2006 LSU Eunice team inducted into Bengal Hall of Fame

The 2006 LSU Eunice championship baseball team set the standard and laid the foundation for all that has followed in the Bengal athletic program.
Last Saturday night, that team was inducted into the Bengal Hall of Fame to join Curtis Joubert, Dr. Stephen Geumpel and Kenny Plaisance.
“This is the team that got it all started here,” Chancellor William Nunez told the crowd. “This campus has had seven national championships over the past nine years with four in baseball and three in softball.
“We have had three baseball teams, three softball teams and two basketball teams earn Academic All-American honors,” Nunez added. “That is the real definition of what a student-athlete should be.”
Nunez also introduced a new athletic fund-raising program, “the Victory Fund, a kind of fund that will carry these teams as they get the opportunity to win championships once again.”
LSU Eunice athletic director and head baseball coach Jeff Willis was both proud and emotional as he reflected on the special 2006 season.
The 2006 team included All American Brandon Richey, James Howell, Bryan Jaeger, Kyle Suire, Matt Berard, Matt Collins, Leonard Porche, Paige Hodges, Josh Pomier, Dustin Guidry, Rickey Noland, John Long, Skylar Sparrow, Mace Hebert and Vinnie Liberto.
The pitching staff included Casey Lambert, Josh Istre, Trey Davis, Thomas Tillery, Nate Duhe, Brett Durand, Matt Broussard, Luke Wagley, Josh Billeud, Alex McCollum and Corey Chapman.
“I don’t know too many people who thought we would actually win a national championship,” Willis said. “But when one team wins it, other teams start to believe it can happen.”
Willis said that team didn’t have a locker room, lights on the field or a batting cage.
“They went to the car wash, hung up their practice uniforms and sprayed them to wash them,” the coach said. “It is important to know where we have been and where we are today.”

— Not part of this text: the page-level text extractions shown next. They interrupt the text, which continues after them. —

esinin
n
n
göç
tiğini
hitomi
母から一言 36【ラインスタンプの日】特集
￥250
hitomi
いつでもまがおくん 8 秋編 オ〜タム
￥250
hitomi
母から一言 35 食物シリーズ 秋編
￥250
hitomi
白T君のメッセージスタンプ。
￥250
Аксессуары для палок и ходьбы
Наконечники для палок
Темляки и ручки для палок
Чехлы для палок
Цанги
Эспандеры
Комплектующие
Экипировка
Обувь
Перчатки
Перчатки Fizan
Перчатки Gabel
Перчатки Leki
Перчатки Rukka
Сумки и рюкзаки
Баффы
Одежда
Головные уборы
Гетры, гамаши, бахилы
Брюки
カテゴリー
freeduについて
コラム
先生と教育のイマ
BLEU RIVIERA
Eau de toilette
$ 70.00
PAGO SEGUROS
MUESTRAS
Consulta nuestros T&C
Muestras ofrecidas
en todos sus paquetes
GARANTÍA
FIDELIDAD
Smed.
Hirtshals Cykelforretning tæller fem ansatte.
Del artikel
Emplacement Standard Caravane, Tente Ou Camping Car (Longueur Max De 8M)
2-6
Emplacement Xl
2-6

“They were the toughest team that has been here,” the coach said of a team that finished 52-11. “They stuck together, stood up for one another and always had each other’s back.”

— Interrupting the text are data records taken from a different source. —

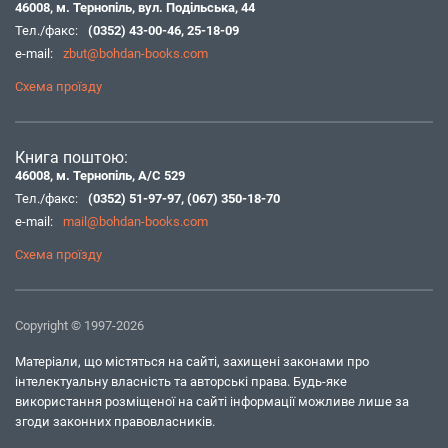
46008, м. Тернопіль, вул. Подільська, 44
Тел./факс:
(0352) 43-00-46
,
25-18-09
e-mail:
zbut@bohdan-books.com
Схема проїзду
Книга поштою:
46008, м. Тернопіль, А/С 529
Тел./факс:
(0352) 51-97-97
,
(067) 350-18-70
e-mail:
mail@bohdan-books.com
Схема проїзду
Copyright © 1997-2026
Матеріали, що містяться на сайті, захищені законами про
інтелектуальну власність та авторські права. Будь-яке
використання розміщеної на сайті інформації можливе лише за
згоди законних правовласників.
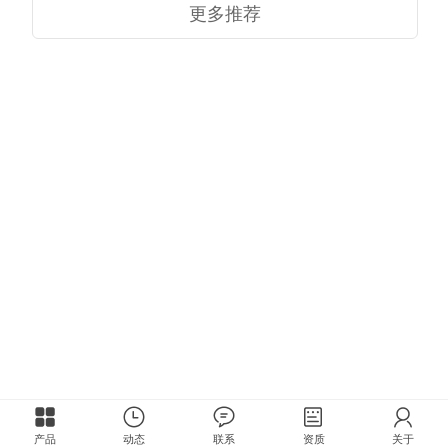
更多推荐
产品
动态
联系
资质
关于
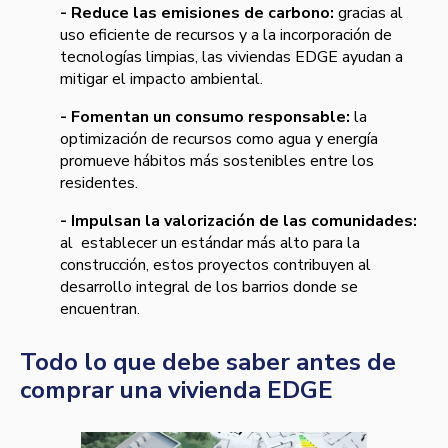
- Reduce las emisiones de carbono:
gracias al
uso eficiente de recursos y a la incorporación de
tecnologías limpias, las viviendas EDGE ayudan a
mitigar el impacto ambiental.
- Fomentan un consumo responsable:
la
optimización de recursos como agua y energía
promueve hábitos más sostenibles entre los
residentes.
- Impulsan la valorización de las comunidades:
al establecer un estándar más alto para la
construcción, estos proyectos contribuyen al
desarrollo integral de los barrios donde se
encuentran.
Todo lo que debe saber antes de
comprar una vivienda EDGE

“As a coach I want to win,” Willis said. “But it has always been my goal to see how these young men turn out to be as husbands and fathers.”
“He instilled hope in us and the ability to fight through adversity,” Dustin Guidry said of that team. “He said it was God first, others second and me third.”
“You aren’t going to play baseball forever,” Nate Duhe said. “We learned to balance life to become great fathers and husbands.”
“I played for a lot of good coaches in my career,” Kyle Suire said. “But coach Willis was the best coach I ever had - hand’s down.
“He made me a better person, a better man and I learned life lessons along the way.”